# Weekly reports



## Brucie (May 9, 2018)

I haven’t received a weekly report for the last two weeks, am i alone


----------



## uberdave2015 (May 8, 2018)

Neither have I


----------



## AuxCordBoston (Dec 3, 2016)

On Uber I haven't either


----------



## Gibman73 (May 20, 2016)

My last was April 16-23rd. What I noticed was the disappearance of the daily braking & acceleration reports also.


----------



## Brucie (May 9, 2018)

Gibman73 said:


> My last was April 16-23rd. What I noticed was the disappearance of the daily braking & acceleration reports also.


Yes that is right I haven't seen the braking/acceleration report either. I have missed three weekly reports in four weeks. I contacted uber who eventually said it was a known problem.


----------



## daave1 (Oct 24, 2017)

It's very sporadic. When I look at my reports page, I get two weeks in a row, a skipped week, two weeks in a row, a skipped week, etc., etc.. 
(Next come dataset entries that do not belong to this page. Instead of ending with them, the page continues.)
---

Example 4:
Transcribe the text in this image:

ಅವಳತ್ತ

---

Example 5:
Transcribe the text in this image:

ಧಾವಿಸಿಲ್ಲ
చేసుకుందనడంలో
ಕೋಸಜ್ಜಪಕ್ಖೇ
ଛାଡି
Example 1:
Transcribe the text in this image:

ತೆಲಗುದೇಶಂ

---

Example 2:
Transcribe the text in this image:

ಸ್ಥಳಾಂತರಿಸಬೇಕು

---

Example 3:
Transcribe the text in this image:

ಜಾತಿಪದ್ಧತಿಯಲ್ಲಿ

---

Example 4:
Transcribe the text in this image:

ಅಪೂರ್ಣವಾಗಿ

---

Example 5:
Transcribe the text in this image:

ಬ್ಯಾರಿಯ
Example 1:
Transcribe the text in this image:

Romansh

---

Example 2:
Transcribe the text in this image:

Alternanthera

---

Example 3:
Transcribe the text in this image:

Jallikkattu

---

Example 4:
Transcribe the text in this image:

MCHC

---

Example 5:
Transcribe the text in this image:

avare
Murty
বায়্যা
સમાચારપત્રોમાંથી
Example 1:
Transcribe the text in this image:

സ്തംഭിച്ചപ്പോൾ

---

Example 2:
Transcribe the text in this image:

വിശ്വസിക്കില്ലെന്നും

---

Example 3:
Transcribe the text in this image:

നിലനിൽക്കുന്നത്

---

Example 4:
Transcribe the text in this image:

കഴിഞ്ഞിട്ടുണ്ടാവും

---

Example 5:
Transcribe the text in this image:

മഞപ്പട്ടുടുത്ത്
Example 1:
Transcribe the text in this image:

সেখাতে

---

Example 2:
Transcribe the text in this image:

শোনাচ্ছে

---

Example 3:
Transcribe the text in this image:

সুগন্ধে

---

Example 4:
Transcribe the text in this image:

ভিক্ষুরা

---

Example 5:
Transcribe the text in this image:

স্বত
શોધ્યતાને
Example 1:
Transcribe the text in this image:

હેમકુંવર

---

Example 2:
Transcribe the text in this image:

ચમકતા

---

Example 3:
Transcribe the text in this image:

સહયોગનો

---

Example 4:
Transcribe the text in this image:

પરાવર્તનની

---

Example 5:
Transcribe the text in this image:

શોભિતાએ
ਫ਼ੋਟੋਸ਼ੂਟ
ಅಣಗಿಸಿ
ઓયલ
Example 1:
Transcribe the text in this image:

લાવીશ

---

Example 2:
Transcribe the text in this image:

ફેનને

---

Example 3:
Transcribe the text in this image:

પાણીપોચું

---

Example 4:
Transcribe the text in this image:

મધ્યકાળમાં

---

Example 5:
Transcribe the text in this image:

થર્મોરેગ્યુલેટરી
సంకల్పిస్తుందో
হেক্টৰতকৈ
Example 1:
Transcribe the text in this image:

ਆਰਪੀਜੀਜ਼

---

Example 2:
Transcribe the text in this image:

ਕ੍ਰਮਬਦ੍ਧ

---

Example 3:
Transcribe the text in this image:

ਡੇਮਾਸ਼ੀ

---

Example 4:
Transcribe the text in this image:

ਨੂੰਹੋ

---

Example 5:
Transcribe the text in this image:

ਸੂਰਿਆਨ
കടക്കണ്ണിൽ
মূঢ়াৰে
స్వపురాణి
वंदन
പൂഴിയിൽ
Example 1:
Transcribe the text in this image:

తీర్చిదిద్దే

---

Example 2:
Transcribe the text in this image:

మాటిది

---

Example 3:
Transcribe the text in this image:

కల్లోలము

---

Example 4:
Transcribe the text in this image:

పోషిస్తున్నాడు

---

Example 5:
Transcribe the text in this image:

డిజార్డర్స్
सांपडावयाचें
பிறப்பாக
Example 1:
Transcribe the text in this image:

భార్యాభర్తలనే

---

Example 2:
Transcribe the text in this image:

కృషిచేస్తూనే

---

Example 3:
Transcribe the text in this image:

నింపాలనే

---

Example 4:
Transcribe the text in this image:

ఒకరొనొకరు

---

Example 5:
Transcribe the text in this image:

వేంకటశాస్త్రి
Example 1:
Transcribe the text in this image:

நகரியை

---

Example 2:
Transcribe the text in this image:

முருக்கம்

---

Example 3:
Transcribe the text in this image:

Also, no daily driving reports in about 10 days.


----------



## Schmanthony (Nov 18, 2017)

It's working for me. This is how we roll in Chicago


----------



## Homie G (Oct 19, 2017)

No weekly reports here for a few weeks either. I like to check them if my numbers drop. 
Daily driving reports are a laugh. Already figured out how to drive my car.


----------



## NYCFunDriver (Dec 31, 2016)

Yep, same here.


----------



## Pax Collector (Feb 18, 2018)

Schmanthony said:


> It's working for me. This is how we roll in Chicago


LOL! I think you unlocked a new level


----------



## CJfrom619 (Apr 27, 2017)

They got rid of weekly reports. You won’t be seeing them anymore.


----------



## RideshareSpectrum (May 12, 2017)

Allegedly you only get a weekly report in the app if you have 40+ rated trips for that week, according to Rohyip. No response needed.


----------